━━━━━ SUPPLIED PASSAGE
The topic for fall 2012 is early modern sculpture, with particular attention to two areas. The majority of the course will focus on German sculpture of the fifteenth, sixteenth, and seventeenth centuries, and students will work on research projects related to this material. The last weeks of the seminar will take advantage of the Bernini exhibition at the Metropolitan Museum to consider the objects on display there.

Students wishing to enroll in the seminar should be alerted to its unusual format. There will be no meetings in September. Instead, the group will convene in Munich in October, where it will have an intensive series of site visits, presentations, and discussions of works. The group will be joined during this week by a number of students of Renaissance art at the Ludwig-Maximilians-Universität. Regular meetings at Columbia will begin on November 2nd. It may be necessary to schedule some extra meetings during the months of November and December.

No background in Renaissance art is expected, though participants should be prepared to read books in German. Conversational German will be helpful.

(AHIS G8567) Rembrandt and His Contemporaries: Drawing and Prints
D. Freedberg
R 2:10-4, 934 Schermerhorn
This will be a museum-based course, with classes held chiefly at the Morgan Library and the Metropolitan Museum of Art. It will focus on issues of technique, connoisseurship and iconography in the drawings and prints of Rembrandt and, where relevant, of his closest contemporaries. Particular attention will be paid to the physical status of the object, and the use of materials, instruments and media. Rembrandt's innovations in printmaking and drawing as well their historical antecedents will also be examined.
━━━━━━━━━━
> **WORK ITEM**
Resume the art history course descriptions after their final sentence.
━━━━━ GIVEN INFORMATION
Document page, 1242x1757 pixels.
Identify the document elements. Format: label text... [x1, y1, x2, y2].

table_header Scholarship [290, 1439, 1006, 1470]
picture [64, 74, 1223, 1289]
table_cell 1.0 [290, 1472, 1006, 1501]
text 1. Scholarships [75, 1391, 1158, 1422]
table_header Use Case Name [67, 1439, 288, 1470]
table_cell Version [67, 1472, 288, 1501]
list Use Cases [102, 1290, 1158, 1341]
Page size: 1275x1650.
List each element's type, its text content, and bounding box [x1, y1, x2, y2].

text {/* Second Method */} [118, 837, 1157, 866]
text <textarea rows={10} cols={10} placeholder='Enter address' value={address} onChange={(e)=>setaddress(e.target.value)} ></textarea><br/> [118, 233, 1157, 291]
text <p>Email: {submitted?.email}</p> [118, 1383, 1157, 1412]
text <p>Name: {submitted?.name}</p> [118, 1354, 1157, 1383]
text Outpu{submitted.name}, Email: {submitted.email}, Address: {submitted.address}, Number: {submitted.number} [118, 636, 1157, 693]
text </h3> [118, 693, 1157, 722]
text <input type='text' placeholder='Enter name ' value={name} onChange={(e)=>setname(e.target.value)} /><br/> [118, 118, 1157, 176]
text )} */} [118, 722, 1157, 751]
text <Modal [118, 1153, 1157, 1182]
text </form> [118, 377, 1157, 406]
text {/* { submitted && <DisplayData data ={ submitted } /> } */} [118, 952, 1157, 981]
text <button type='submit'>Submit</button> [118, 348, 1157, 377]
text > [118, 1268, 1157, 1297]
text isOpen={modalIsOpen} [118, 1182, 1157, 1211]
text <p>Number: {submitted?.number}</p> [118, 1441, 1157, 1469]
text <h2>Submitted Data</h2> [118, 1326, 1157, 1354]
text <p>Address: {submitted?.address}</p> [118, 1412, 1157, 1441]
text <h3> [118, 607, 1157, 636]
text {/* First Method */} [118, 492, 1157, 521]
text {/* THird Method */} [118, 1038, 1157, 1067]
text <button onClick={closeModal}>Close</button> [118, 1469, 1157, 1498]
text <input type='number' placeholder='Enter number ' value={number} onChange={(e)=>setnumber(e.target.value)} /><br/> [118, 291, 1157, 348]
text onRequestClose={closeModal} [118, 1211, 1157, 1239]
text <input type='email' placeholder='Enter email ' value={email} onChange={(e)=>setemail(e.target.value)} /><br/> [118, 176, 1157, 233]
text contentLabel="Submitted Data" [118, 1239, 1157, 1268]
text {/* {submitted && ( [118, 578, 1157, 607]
━━━━━━━━━━
> **RESPONSE**
(AHIS G8569) French Painting Paris-Louis XV
C. Bailey
M 4:10-6, 934 Schermerhorn
An opportunity to examine in some depth the period generally known (and often dismissed) as the rococo. The seminar will focus on the major figures of the period—Watteau, Chardin, Boucher, Greuze and Fragonard (up to the Progress of Love)—while also consider the larger themes of the Academy, the Salon and salon criticism, institutional and private patronage, and notions of interior decoration and display. Less familiar artists such as Lemoyne, De Troy, Lancret, Natoire and saint-Aubin will also be introduced. While the majority of sessions will be held in the classroom, the seminar will include at least four site visits to museums.

(AHIS G8890) Critical Colloquium
Bettina Funcke
M 2:10-4, 832 Schermerhorn
Required course for all first-year Modern Art M.A. students. The structure of the colloquium combines reading and analysis of texts by major theorists and critics. Each week discussions focus on key terms and analytical lenses in the history of art and art criticism. The course is designed to allow for guest presentations on particular issues by critics and writers, just as it draws on the expertise and participation of Columbia faculty. The aim is to develop students’ critical thinking and for them to learn directly from leading practitioners writing about modern and contemporary art. In addition to department faculty, writers for ArtforumGrey RoomParkettTexte zur Kunst, and October, among other venues, regularly participate in the colloquium.